Heidi and Spencer got married last weekend. I suppose one could imagine a reality in which The Hills is like a documentary about the Civil War. Sure, you know how it's going to end, but there is so much to learn about the epic battles that got us to that end. But even if it is possible to imagine such a reality, that is not the reality in which we actually live. In the reality in which we actually live, if we know Heidi and Spencer are going to get married, and we do know that, because they did, then please save us with the false drama over whether or not they're going to break up. The most that that does is reinforce the idea that their relationship is a living nightmare of insecurity, disrespect, and cold water fear over what's going to happen when all this goes bye.

Anyway, Heidi's ex-boyfriend, Colby, who miraculously popped up at the restaurant in the season premiere, is coming to Hollywood for a visit. Later, near the end, when they think most of us have abandoned our TVs for the vomitorium, Spencer will say "I am glad you brought him down," which means that Heidi orchestrated the visit? Which is definitely weird, although to be fair, I'm not even sure Colby's an actual person. The whole episode, just like everything that happens in Heidi and Spencer's lives, seems carefully orchestrated by a not very intelligent person who's not actually that good at orchestrating stuff. Supposedly, Heidi thinks the visit will show Spencer what "normal" people are like. Sure. Whatever that means. But of course it doesn't work out that way, and instead it's just Spencer spending a weekend aggressively haranguing two people he barely knows for their belief in saving sex for marriage. Perfect.

Colby's girlfriend tells Heidi that she doesn't even recognize her from the photos of when she was younger. Yikes. Heidi gets real quiet and asks for all the cocktails. Gin keeps the plastic in her face shiny.

Spencer takes Colby boxing?

Is that a thing that people do? "You're in town for the weekend and I don't know you. Let's go boxing. You know what, let's bring this film crew with us." Whatever. Spencer continues to grill Colby on how he maintains his sanity without having sex. He says that hanging out with Colby is like "hanging out with an alien from another planet." Sure, although to be fair, hanging out with anyone must be like hanging out with an alien from another planet for Spencer. That planet being Earth. The strange and curious "human race" must prove constantly fascinating and confusing to his Corporeal Slug brain.

* _Task list_:
• A. Name every person the recap refers to by a personal name.
• B. Set down the passage of the recap word for word, starting at "Heidi and Spencer got" and ending at "this goes bye.".

* _Transcribed page contents_:
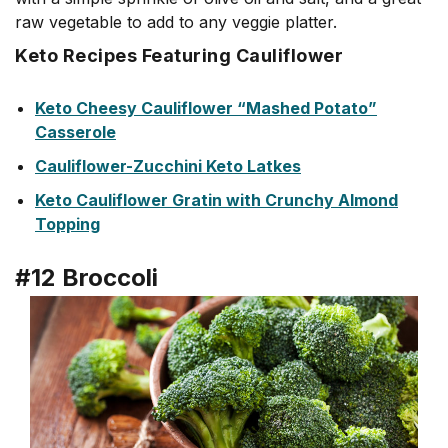
raw vegetable to add to any veggie platter.
Keto Recipes Featuring Cauliflower
Keto Cheesy Cauliflower “Mashed Potato”
Casserole
Cauliflower-Zucchini Keto Latkes
Keto Cauliflower Gratin with Crunchy Almond
Topping
#12 Broccoli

* _Solutions by task_:
• A. Heidi, Spencer, Colby

• B.
Heidi and Spencer got married last weekend. I suppose one could imagine a reality in which The Hills is like a documentary about the Civil War. Sure, you know how it's going to end, but there is so much to learn about the epic battles that got us to that end. But even if it is possible to imagine such a reality, that is not the reality in which we actually live. In the reality in which we actually live, if we know Heidi and Spencer are going to get married, and we do know that, because they did, then please save us with the false drama over whether or not they're going to break up. The most that that does is reinforce the idea that their relationship is a living nightmare of insecurity, disrespect, and cold water fear over what's going to happen when all this goes bye.